Material to process>
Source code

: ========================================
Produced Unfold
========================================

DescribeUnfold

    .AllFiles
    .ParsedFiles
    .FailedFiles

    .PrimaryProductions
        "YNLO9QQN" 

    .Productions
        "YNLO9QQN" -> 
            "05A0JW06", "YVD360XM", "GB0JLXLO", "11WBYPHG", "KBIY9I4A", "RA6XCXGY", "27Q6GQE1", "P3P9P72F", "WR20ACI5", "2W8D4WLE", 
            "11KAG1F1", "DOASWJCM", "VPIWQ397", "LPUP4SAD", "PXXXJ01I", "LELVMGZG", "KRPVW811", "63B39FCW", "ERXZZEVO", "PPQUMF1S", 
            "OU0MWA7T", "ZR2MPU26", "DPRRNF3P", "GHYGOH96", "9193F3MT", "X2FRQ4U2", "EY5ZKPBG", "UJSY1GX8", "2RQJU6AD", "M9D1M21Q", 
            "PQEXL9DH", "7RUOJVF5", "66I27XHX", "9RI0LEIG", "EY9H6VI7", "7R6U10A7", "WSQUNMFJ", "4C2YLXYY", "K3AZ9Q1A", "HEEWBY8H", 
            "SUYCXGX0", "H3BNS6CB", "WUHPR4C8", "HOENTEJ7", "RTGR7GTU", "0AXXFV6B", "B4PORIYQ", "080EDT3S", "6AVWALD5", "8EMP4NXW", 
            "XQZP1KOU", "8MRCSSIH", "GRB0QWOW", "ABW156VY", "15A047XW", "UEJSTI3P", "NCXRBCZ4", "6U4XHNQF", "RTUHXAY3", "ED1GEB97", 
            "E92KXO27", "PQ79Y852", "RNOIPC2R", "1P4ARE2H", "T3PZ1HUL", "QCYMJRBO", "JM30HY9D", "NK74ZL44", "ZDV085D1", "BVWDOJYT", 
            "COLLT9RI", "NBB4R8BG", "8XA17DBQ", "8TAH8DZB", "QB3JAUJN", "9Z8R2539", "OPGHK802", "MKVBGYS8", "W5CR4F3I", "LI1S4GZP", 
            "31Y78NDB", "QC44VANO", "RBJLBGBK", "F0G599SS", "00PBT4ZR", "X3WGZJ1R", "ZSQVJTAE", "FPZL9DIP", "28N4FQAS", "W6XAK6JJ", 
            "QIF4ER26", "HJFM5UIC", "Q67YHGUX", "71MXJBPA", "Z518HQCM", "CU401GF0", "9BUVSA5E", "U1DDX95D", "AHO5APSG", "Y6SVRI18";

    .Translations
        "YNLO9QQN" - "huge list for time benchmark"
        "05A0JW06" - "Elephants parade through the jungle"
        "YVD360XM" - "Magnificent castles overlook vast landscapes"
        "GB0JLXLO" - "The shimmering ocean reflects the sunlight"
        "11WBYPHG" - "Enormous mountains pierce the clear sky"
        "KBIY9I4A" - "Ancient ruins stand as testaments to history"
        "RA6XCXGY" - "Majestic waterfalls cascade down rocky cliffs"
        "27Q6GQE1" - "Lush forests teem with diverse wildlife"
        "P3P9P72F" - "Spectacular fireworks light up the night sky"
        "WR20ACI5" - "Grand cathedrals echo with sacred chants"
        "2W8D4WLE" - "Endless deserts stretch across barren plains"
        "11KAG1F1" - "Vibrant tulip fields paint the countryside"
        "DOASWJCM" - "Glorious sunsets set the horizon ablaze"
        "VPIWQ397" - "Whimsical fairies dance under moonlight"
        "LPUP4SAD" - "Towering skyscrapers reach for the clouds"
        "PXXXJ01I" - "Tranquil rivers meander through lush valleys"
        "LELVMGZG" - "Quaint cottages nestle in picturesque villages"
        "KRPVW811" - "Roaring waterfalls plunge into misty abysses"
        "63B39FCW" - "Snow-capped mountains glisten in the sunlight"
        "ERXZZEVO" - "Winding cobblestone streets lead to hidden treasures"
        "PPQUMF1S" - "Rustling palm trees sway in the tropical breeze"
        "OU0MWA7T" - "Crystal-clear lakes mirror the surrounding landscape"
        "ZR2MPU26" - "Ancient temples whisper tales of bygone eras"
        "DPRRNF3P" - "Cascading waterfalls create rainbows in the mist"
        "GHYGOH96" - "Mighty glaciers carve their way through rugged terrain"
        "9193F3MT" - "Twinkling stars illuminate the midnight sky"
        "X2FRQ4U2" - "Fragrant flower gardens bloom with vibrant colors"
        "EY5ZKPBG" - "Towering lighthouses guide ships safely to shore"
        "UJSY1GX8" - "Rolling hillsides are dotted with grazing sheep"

Work request>
Would you set down, word for word, the lines from the opening of the entries above through the line with "cathedrals echo with", both included, and no others?

Reply>
Source code

: ========================================
Produced Unfold
========================================

DescribeUnfold

    .AllFiles
    .ParsedFiles
    .FailedFiles

    .PrimaryProductions
        "YNLO9QQN" 

    .Productions
        "YNLO9QQN" -> 
            "05A0JW06", "YVD360XM", "GB0JLXLO", "11WBYPHG", "KBIY9I4A", "RA6XCXGY", "27Q6GQE1", "P3P9P72F", "WR20ACI5", "2W8D4WLE", 
            "11KAG1F1", "DOASWJCM", "VPIWQ397", "LPUP4SAD", "PXXXJ01I", "LELVMGZG", "KRPVW811", "63B39FCW", "ERXZZEVO", "PPQUMF1S", 
            "OU0MWA7T", "ZR2MPU26", "DPRRNF3P", "GHYGOH96", "9193F3MT", "X2FRQ4U2", "EY5ZKPBG", "UJSY1GX8", "2RQJU6AD", "M9D1M21Q", 
            "PQEXL9DH", "7RUOJVF5", "66I27XHX", "9RI0LEIG", "EY9H6VI7", "7R6U10A7", "WSQUNMFJ", "4C2YLXYY", "K3AZ9Q1A", "HEEWBY8H", 
            "SUYCXGX0", "H3BNS6CB", "WUHPR4C8", "HOENTEJ7", "RTGR7GTU", "0AXXFV6B", "B4PORIYQ", "080EDT3S", "6AVWALD5", "8EMP4NXW", 
            "XQZP1KOU", "8MRCSSIH", "GRB0QWOW", "ABW156VY", "15A047XW", "UEJSTI3P", "NCXRBCZ4", "6U4XHNQF", "RTUHXAY3", "ED1GEB97", 
            "E92KXO27", "PQ79Y852", "RNOIPC2R", "1P4ARE2H", "T3PZ1HUL", "QCYMJRBO", "JM30HY9D", "NK74ZL44", "ZDV085D1", "BVWDOJYT", 
            "COLLT9RI", "NBB4R8BG", "8XA17DBQ", "8TAH8DZB", "QB3JAUJN", "9Z8R2539", "OPGHK802", "MKVBGYS8", "W5CR4F3I", "LI1S4GZP", 
            "31Y78NDB", "QC44VANO", "RBJLBGBK", "F0G599SS", "00PBT4ZR", "X3WGZJ1R", "ZSQVJTAE", "FPZL9DIP", "28N4FQAS", "W6XAK6JJ", 
            "QIF4ER26", "HJFM5UIC", "Q67YHGUX", "71MXJBPA", "Z518HQCM", "CU401GF0", "9BUVSA5E", "U1DDX95D", "AHO5APSG", "Y6SVRI18";

    .Translations
        "YNLO9QQN" - "huge list for time benchmark"
        "05A0JW06" - "Elephants parade through the jungle"
        "YVD360XM" - "Magnificent castles overlook vast landscapes"
        "GB0JLXLO" - "The shimmering ocean reflects the sunlight"
        "11WBYPHG" - "Enormous mountains pierce the clear sky"
        "KBIY9I4A" - "Ancient ruins stand as testaments to history"
        "RA6XCXGY" - "Majestic waterfalls cascade down rocky cliffs"
        "27Q6GQE1" - "Lush forests teem with diverse wildlife"
        "P3P9P72F" - "Spectacular fireworks light up the night sky"
        "WR20ACI5" - "Grand cathedrals echo with sacred chants"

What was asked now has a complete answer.